Frustration over access to vaccinations in Galveston County

The COVID-19 vaccine hubs will soon open across Texas but not in Galveston County, at least not during the first round.
The COVID-19 vaccine hubs will soon open across Texas but not in Galveston County, at least not during the first round.

GALVESTON, Texas – The COVID-19 vaccine hubs will soon open across Texas but not in Galveston County, at least not during the first round.

The initial list includes three hubs in the Houston area; all three are located in Harris County.

“We certainly have the capacity to be a vaccine hub and we are getting rid of the vaccine about as quickly as we’re getting it in, yet we’re not being considered for a vaccine hub,” said Dr. Philip Keiser, the local health authority for Galveston County.

Between the vaccine allocation amounts so far and lack of a hub, Dr. Keiser said he doesn’t want the state to forget about people in his county.

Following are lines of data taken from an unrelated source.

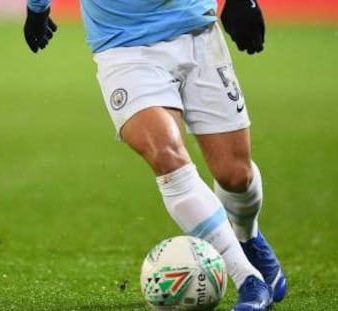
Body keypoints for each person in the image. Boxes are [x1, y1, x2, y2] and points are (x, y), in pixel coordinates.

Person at [23, 1, 287, 310]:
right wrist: (37, 8)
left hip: (196, 33)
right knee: (167, 156)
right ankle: (249, 281)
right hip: (123, 45)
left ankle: (247, 235)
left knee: (235, 175)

“Our hospitals are just as full as the hospitals in Houston,” he said. “I don’t understand why all of it’s going there and we’re not getting our share.”

This week, the state plans to direct most doses to larger sites or hubs to provide more people the vaccine and offer a simpler way to sign up for an appointment. The initial list includes 28 sites.

“The initial hub sites were selected based on the ability of those providers to quickly arrange and execute larger vaccination efforts,” Chris Van Deusen, director of media relations for the Department of State Health Services, said in an email. “We expect there to be more hub sites in suburban and smaller communities next week.”

The state also noted that the vaccine supply is still limited at this time.

Dr. Keiser said the Galveston County Health District has only received 600 doses so far.

While UTMB has been allocated thousands, the hospital said it will temporarily run out of first doses by Wednesday.

In a statement, Galveston County is encouraging residents who want the vaccine to call the state and ask that more doses be sent to the county.

“I understand why they would want to go at population centers but we’re right next to them and we’ve got plenty of COVID on our own,” Dr. Keiser said. “We have the capability to do this so please give us the chance.”